The loss rate due to solar wind wouldn't be nearly high enough to require this; topping up would only be necessary every few hundred or thousand years. You could also start it with a few objects the size of 433 Eros or smaller, not millions. Even with this and many other methods combined, it would consume the entire global budget annually and be impossible with currently technology, but in the future that cost will necessarily go down. Logistically it's actually not that challenging if you have the money and the gear, but it's impossible to overstate the importance of both these.
 
Yeah I figured it was a Cutlass/Integral/Hygro/JH/Whomp question - sadly only a few of them are left! Perhaps there are young finance guys who can take up the torch...

Finance is really Whomp's specialty. But JerichoHill might be able to answer your question as well. You could try to PM or Email Whomp. Or you can find JH and Integral on Redit. I'm afraid I don't know finance well enough to answer specific questions.
 
The loss rate due to solar wind wouldn't be nearly high enough to require this; topping up would only be necessary every few hundred or thousand years. You could also start it with a few objects the size of 433 Eros or smaller, not millions. Even with this and many other methods combined, it would consume the entire global budget annually and be impossible with currently technology, but in the future that cost will necessarily go down. Logistically it's actually not that challenging if you have the money and the gear, but it's impossible to overstate the importance of both these.


It isn't even solar wind, so much as that just holding on to the air in a density sufficient to use requires gravity. And probably gravity more than Mars has.
 
It isn't even solar wind, so much as that just holding on to the air in a density sufficient to use requires gravity. And probably gravity more than Mars has.
Not really. Nobody's really sure what the mechanism was, but the loss rate being strongly associated with early in Mars's history indicates it was probably one of the more catastrophic alternatives. While it's true that gravity probably plays a role in this (compare Venus with Mars given neither has a global magnetosphere), gravitational radiation of gases by itself is unlikely to be the key mechanism. (This tends to occur with say hydrogen even on Earth-massed bodies, but given CO2 is 44 times heavier, 1/3 the gravity is not going to make that large a difference by itself.)
 
Anyone mind telling me how to pronounce "Guilin" properly?
 
Is there any quick, efficient way to put up screenshots on here without going through all that photobucket business? I'm thinking about starting a new story in Civ IV S&T but I definitely am not going to waste all that time uploading images.
 
Is there any quick, efficient way to put up screenshots on here without going through all that photobucket business?
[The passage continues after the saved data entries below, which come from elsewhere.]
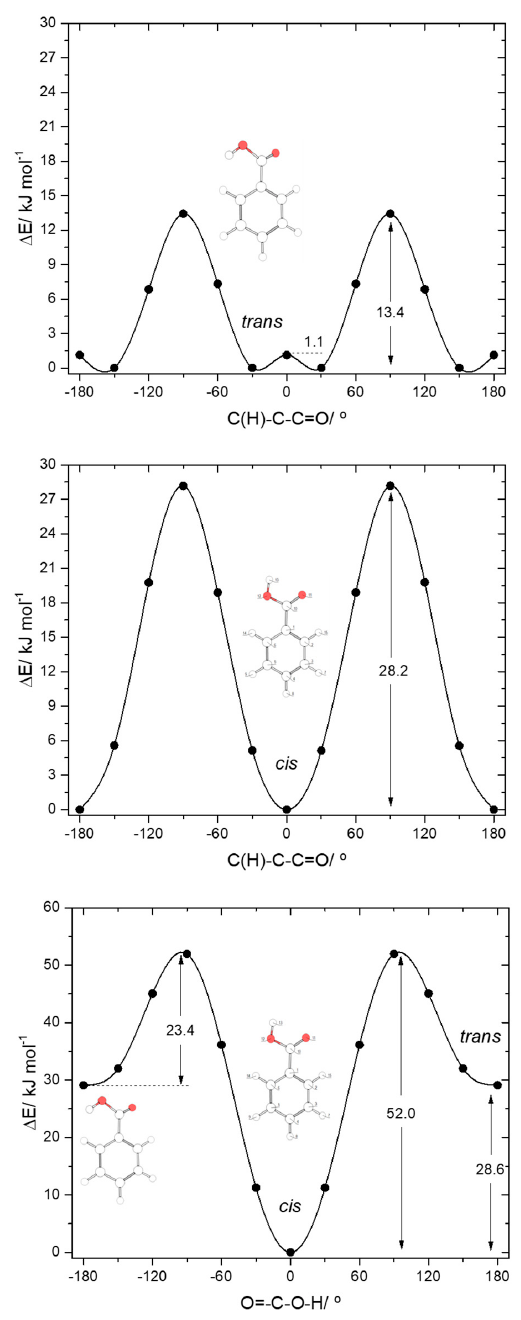
Figure 3. B3LYP/6-311++G(d,p) calculated potential energy profiles for internal rotation about the exocyclic C-C (for cis and trans arrangement of the carboxylic group) ( top and middle panels ) and about the C-O bond (bottom panel) for benzoic acid.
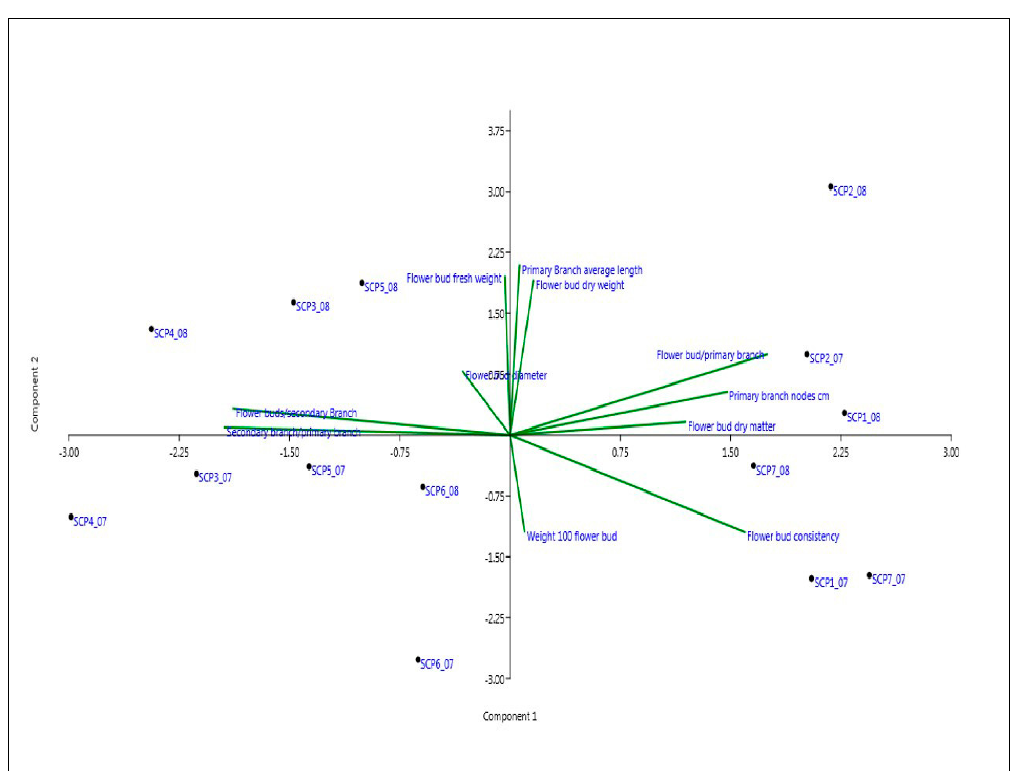
Figure 4. Factor weight and grouping of Capparis spinosa subsp. rupestris accessions.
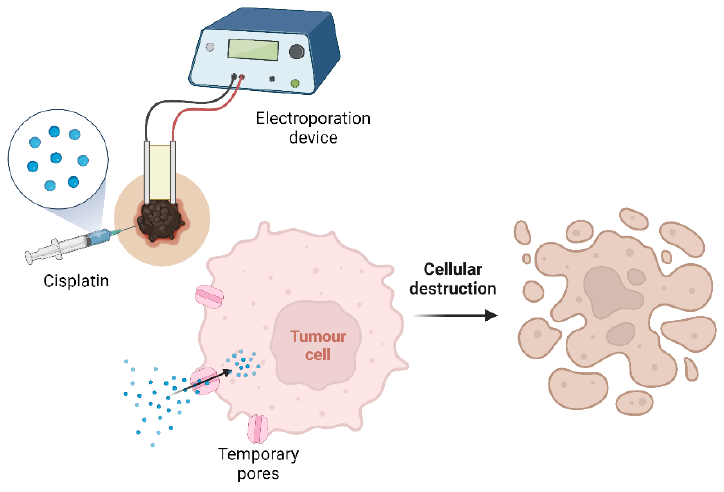
Figure 3. Electrochemotherapy procedure (created with BioRender.com).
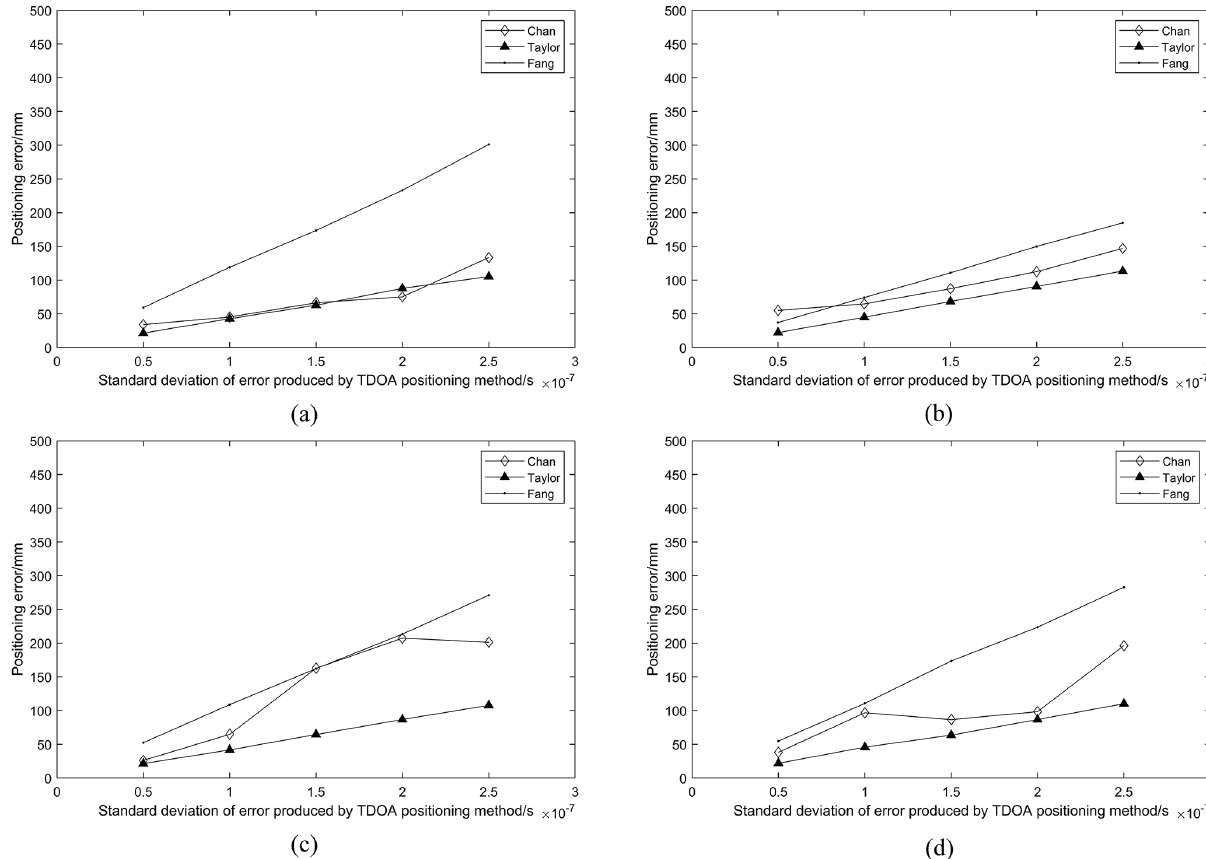
Figure 8. Comparison of the positioning performance of the Chan, Taylor, and Fang algorithms.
I'm thinking about starting a new story in Civ IV S&T but I definitely am not going to waste all that time uploading images.
Last I checked CFC has an upload function you can use. It isn't massive, but I've used it for a couple AARs a loooong time ago.
 
I find it to be less of a hassle uploading images on imgur than using the CFC upload feature, and last time I checked, the upload feature made a series of small thumbnails that made it pretty inconvenient for the reader.